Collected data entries
============================================================

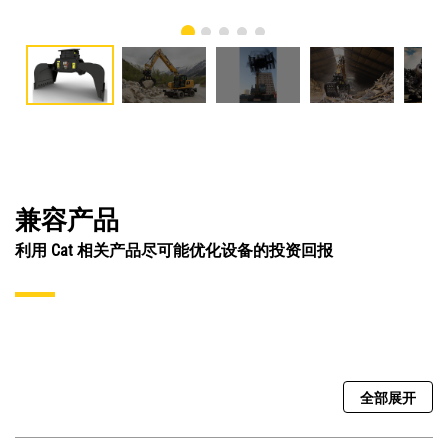
兼容产品
利用 Cat 相关产品尽可能优化设备的投资回报
全部展开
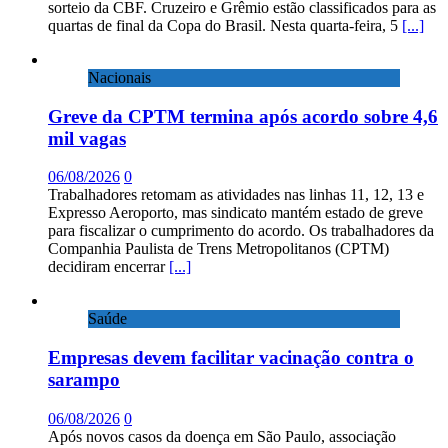
sorteio da CBF. Cruzeiro e Grêmio estão classificados para as
quartas de final da Copa do Brasil. Nesta quarta-feira, 5
[...]
Nacionais
Greve da CPTM termina após acordo sobre 4,6
mil vagas
06/08/2026
0
Trabalhadores retomam as atividades nas linhas 11, 12, 13 e
Expresso Aeroporto, mas sindicato mantém estado de greve
para fiscalizar o cumprimento do acordo. Os trabalhadores da
Companhia Paulista de Trens Metropolitanos (CPTM)
decidiram encerrar
[...]
Saúde
Empresas devem facilitar vacinação contra o
sarampo
06/08/2026
0
Após novos casos da doença em São Paulo, associação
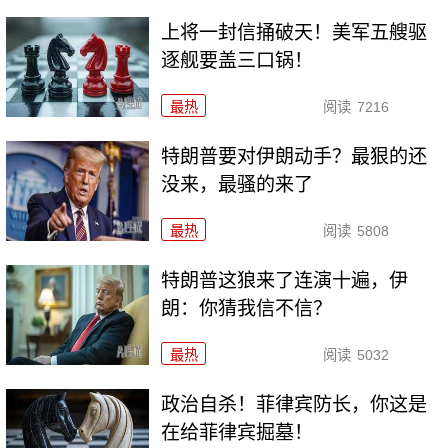
上将一封信捅破天！美军五艘驱
逐舰要盖三口锅！
最热
阅读
7216
特朗普要对伊朗动手？最狠的还
没来，最骚的来了
最热
阅读
5808
特朗普这狼来了连演十遍，伊
朗：你猜我信不信？
最热
阅读
5032
政治自杀！菲律宾防长，你这是
在给菲律宾掘墓！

============================================================

■ Problem requirements ■
Output the line that contains "利用 Cat 相关产品尽可能优化设备的投资回报" and every subsequent line through the end of the entries, exactly as given, without pictures.

■ Result for this exercise ■
利用 Cat 相关产品尽可能优化设备的投资回报
全部展开
sorteio da CBF. Cruzeiro e Grêmio estão classificados para as
quartas de final da Copa do Brasil. Nesta quarta-feira, 5
[...]
Nacionais
Greve da CPTM termina após acordo sobre 4,6
mil vagas
06/08/2026
0
Trabalhadores retomam as atividades nas linhas 11, 12, 13 e
Expresso Aeroporto, mas sindicato mantém estado de greve
para fiscalizar o cumprimento do acordo. Os trabalhadores da
Companhia Paulista de Trens Metropolitanos (CPTM)
decidiram encerrar
[...]
Saúde
Empresas devem facilitar vacinação contra o
sarampo
06/08/2026
0
Após novos casos da doença em São Paulo, associação
上将一封信捅破天！美军五艘驱
逐舰要盖三口锅！
最热
阅读
7216
特朗普要对伊朗动手？最狠的还
没来，最骚的来了
最热
阅读
5808
特朗普这狼来了连演十遍，伊
朗：你猜我信不信？
最热
阅读
5032
政治自杀！菲律宾防长，你这是
在给菲律宾掘墓！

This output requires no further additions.